I can do that easily by using .apply() when I build the network.

I also need to be able to reset the weights at any time, and I need that the weights are reset using the same initialization functions I called with .apply().

This answer provides a clean way of resetting all weights, but it uses the default initializations. How can I make something similar that calls the same initializations I have used in the first place?

MWE below. In this case I initialize a simple network where the first layer has very small weights and the second has very large weights. I need that reset_all_weights initializes the network the same way. And the approach has to be generalizable to any initialization function that I define.

import torch
import torch.nn as nn

def _init_normal(module, value):
    module.bias.data.normal_(0., value)
    module.weight.data.normal_(0., value)
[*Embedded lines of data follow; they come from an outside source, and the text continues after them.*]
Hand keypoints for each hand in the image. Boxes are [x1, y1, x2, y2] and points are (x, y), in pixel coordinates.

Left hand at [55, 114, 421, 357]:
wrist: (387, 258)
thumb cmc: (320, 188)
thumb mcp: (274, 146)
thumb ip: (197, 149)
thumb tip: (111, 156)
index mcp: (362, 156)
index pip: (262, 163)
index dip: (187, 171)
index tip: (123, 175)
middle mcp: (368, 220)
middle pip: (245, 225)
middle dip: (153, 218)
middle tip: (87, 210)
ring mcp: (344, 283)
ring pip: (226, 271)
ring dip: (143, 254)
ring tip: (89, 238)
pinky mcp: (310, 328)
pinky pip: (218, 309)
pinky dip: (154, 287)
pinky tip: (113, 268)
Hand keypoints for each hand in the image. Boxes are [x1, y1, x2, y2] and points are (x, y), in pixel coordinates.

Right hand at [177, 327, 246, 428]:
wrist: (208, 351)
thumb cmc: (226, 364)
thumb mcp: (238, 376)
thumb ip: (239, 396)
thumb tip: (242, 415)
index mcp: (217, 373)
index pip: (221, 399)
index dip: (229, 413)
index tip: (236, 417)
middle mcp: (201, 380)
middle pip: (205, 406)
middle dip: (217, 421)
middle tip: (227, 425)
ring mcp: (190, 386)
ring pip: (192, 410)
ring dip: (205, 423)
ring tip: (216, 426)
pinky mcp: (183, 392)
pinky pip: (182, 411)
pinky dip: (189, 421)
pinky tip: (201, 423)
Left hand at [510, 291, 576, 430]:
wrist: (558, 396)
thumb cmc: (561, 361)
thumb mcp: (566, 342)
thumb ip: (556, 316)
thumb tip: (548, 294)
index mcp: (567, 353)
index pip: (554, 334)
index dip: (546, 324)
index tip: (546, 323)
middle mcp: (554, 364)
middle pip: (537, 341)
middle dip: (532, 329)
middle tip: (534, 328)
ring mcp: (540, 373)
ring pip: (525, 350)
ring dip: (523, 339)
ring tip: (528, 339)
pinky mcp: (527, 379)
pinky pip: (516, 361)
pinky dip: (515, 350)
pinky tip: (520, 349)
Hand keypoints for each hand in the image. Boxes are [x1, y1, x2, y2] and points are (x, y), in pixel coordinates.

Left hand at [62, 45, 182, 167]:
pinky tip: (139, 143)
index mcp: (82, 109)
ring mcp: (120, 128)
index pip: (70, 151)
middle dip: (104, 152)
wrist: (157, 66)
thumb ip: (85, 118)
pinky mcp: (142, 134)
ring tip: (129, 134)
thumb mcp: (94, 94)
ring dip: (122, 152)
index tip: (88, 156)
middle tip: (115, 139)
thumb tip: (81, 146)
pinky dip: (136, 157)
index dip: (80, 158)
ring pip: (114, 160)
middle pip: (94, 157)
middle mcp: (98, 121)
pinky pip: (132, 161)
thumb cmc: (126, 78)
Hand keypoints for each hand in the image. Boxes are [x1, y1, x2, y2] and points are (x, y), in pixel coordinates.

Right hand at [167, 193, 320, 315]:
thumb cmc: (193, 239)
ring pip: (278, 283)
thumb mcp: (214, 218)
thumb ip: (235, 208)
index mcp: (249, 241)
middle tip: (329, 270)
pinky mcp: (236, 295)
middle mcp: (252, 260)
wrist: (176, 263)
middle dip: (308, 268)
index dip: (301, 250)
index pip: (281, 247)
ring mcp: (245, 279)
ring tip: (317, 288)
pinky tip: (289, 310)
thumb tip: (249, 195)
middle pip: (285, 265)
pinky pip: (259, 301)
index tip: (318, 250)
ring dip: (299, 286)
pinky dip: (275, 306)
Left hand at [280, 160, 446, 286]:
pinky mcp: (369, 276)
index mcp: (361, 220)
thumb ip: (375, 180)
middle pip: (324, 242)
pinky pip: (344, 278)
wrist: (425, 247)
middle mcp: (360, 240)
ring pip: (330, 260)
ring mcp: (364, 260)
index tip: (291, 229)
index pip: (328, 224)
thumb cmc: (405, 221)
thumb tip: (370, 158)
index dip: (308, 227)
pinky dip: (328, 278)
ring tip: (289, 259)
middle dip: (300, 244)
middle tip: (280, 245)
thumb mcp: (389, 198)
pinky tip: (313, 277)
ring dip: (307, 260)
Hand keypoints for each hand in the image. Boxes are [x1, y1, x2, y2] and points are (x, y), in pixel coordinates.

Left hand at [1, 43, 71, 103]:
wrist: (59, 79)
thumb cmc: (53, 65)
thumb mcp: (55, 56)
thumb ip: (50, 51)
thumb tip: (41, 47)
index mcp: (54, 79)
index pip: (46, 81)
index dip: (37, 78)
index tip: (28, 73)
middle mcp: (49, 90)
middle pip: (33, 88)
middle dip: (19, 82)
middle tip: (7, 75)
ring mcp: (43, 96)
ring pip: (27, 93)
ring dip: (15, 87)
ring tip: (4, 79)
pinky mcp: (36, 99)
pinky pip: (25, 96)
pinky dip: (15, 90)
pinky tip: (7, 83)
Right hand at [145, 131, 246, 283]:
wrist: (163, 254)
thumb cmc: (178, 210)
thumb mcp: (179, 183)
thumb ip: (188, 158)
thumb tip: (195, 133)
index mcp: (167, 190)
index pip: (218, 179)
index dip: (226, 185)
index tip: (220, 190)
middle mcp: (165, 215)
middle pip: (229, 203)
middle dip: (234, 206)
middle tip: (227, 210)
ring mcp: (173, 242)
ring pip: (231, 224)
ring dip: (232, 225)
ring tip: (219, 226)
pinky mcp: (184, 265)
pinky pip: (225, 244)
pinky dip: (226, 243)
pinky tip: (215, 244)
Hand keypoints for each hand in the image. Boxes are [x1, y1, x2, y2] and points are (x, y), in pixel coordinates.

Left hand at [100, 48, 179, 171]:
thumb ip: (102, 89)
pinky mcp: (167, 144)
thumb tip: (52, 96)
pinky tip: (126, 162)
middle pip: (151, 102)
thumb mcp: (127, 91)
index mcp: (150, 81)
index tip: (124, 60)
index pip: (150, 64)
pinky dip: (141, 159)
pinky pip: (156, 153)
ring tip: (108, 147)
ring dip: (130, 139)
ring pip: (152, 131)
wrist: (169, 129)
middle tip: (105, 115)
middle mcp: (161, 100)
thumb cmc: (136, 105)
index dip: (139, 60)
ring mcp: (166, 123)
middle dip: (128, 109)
def reset_all_weights(self):
    ''' https://stackoverflow.com/a/69905671/754136 '''
    @torch.no_grad()
    def weight_reset(m: nn.Module):
        reset_parameters = getattr(m, "reset_parameters", None)
        if callable(reset_parameters):
            m.reset_parameters()
    self.apply(fn=weight_reset)


m = nn.Sequential(
  nn.Linear(5, 5).apply(lambda x: _init_normal(x, 0.0001)),
  nn.ReLU(),
  nn.Linear(5, 5).apply(lambda x: _init_normal(x, 10.)),
)

for p in m.parameters():
    print(p)

# first layer weights are small, second are large

reset_all_weights(m)

for p in m.parameters():
    print(p)

# however, now both layers have similar weights
Simon
  • 5,070
  • 5
  • 33
  • 59

0 Answers0